HL Deb 12 January 1971 vol 314 cc86-8WA
THE EARL OF MANSFIELD

asked Her Majesty's Government:

Whether they are aware that brucellosis in human beings is rapidly increasing in this country, and whether they will accordingly make it a notifiable disease, in order, on the one hand, that sufferers may obtain proper treatment in the early stages, thus increasing their chances of a quick recovery, and on the other hand preventing the spread of an always distressing, and sometimes incurable ailment.

THE MINISTER OF STATE, DEPARTMENT OF HEALTH AND SOCIAL SECURITY (LORD ABERDARE)

It is true there has been some increase in the number of human cases of brucellosis reported in this country over the past four years, but this may well be attributable to increased interest in the disease and to improved laboratory techniques.
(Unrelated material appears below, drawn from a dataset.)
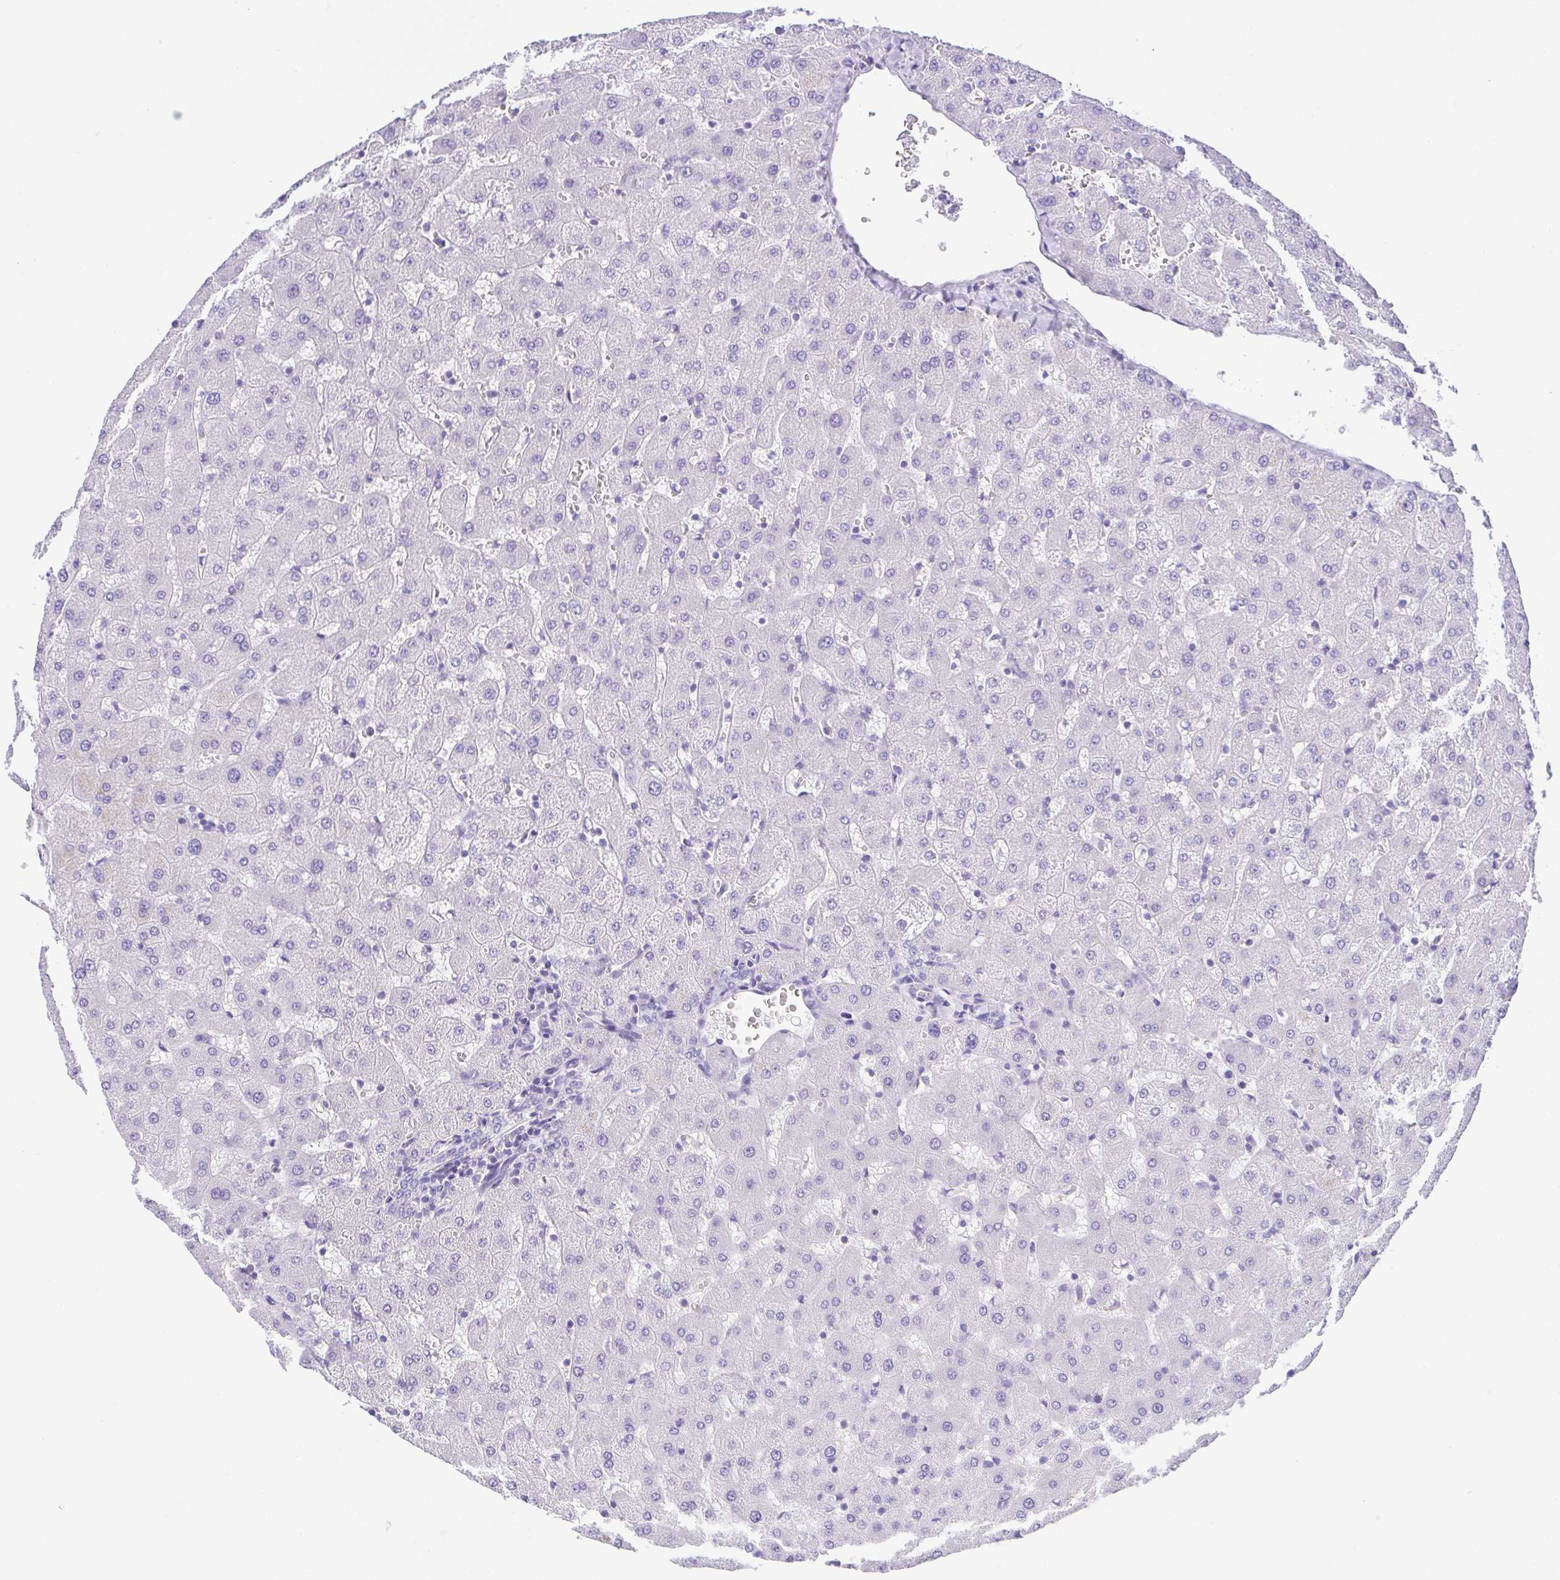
{"staining": {"intensity": "negative", "quantity": "none", "location": "none"}, "tissue": "liver", "cell_type": "Cholangiocytes", "image_type": "normal", "snomed": [{"axis": "morphology", "description": "Normal tissue, NOS"}, {"axis": "topography", "description": "Liver"}], "caption": "IHC image of benign liver: human liver stained with DAB (3,3'-diaminobenzidine) reveals no significant protein staining in cholangiocytes.", "gene": "LUZP4", "patient": {"sex": "female", "age": 63}}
Notification, like treatment, depends on confirmed diagnosis, so that notification in itself would not assist the early procurement of treatment. Transmission of brucellosis from man to man is virtually unknown so that little would be achieved by extending to this disease the various measures in the Public Health Acts which apply to notifiable diseases and are designed to prevent the transmission of disease in man. Potential sources of infection can be more readily identified by means other than notification, in particular by the routine testing of raw milk, a matter on which my De- partment gave guidance to local authorities and medical officers of health in a circular issued in October 1966.

House adjourned at twenty-two minutes past seven o'clock.